_Goal of the exercise_.
Below are several records. Retype exactly those lines running from the one with "Nous sommes l'un" through the one with "l'hydroxyéthylméthylcellulose (MHEC) et", end lines included, and no others.

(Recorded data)
- Opening Delimiter -

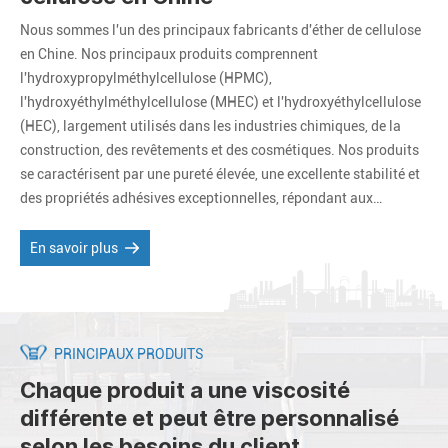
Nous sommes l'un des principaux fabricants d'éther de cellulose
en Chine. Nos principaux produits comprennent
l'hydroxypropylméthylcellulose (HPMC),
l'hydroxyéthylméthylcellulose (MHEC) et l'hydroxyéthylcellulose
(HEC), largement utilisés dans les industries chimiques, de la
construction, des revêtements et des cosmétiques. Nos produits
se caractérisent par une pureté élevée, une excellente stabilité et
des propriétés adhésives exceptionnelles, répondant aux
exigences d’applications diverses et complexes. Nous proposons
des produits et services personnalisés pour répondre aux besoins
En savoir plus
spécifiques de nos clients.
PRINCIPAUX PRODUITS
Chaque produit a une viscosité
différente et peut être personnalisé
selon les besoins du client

- Closing Delimiter -
- Opening Delimiter -

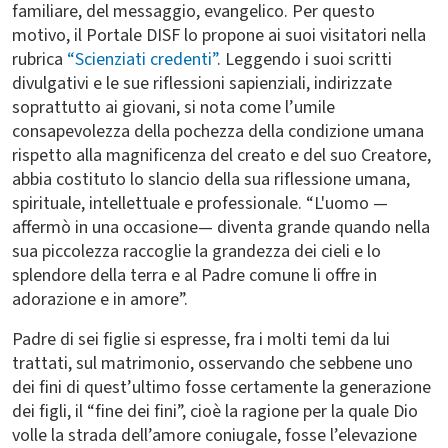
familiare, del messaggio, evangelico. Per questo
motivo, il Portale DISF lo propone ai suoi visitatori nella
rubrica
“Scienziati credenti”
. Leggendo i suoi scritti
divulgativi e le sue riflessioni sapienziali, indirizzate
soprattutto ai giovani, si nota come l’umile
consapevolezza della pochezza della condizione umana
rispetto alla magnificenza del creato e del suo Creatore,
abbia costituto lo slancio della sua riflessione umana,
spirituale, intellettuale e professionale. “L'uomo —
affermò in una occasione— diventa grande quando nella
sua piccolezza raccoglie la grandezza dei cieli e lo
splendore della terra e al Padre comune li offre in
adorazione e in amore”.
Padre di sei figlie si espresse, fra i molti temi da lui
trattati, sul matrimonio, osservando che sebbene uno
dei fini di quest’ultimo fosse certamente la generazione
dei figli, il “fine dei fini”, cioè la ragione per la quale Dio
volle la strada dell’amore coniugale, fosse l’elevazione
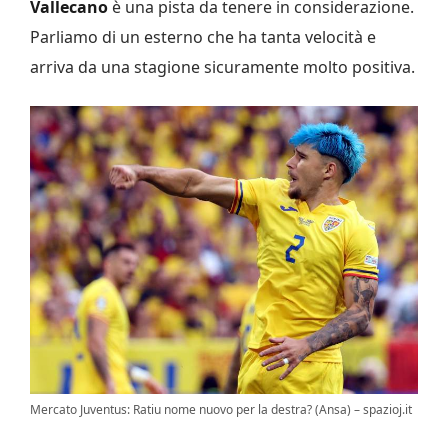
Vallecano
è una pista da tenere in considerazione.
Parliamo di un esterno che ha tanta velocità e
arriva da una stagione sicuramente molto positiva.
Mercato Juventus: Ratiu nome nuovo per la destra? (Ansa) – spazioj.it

- Closing Delimiter -

_Answer box_.
Nous sommes l'un des principaux fabricants d'éther de cellulose
en Chine. Nos principaux produits comprennent
l'hydroxypropylméthylcellulose (HPMC),
l'hydroxyéthylméthylcellulose (MHEC) et l'hydroxyéthylcellulose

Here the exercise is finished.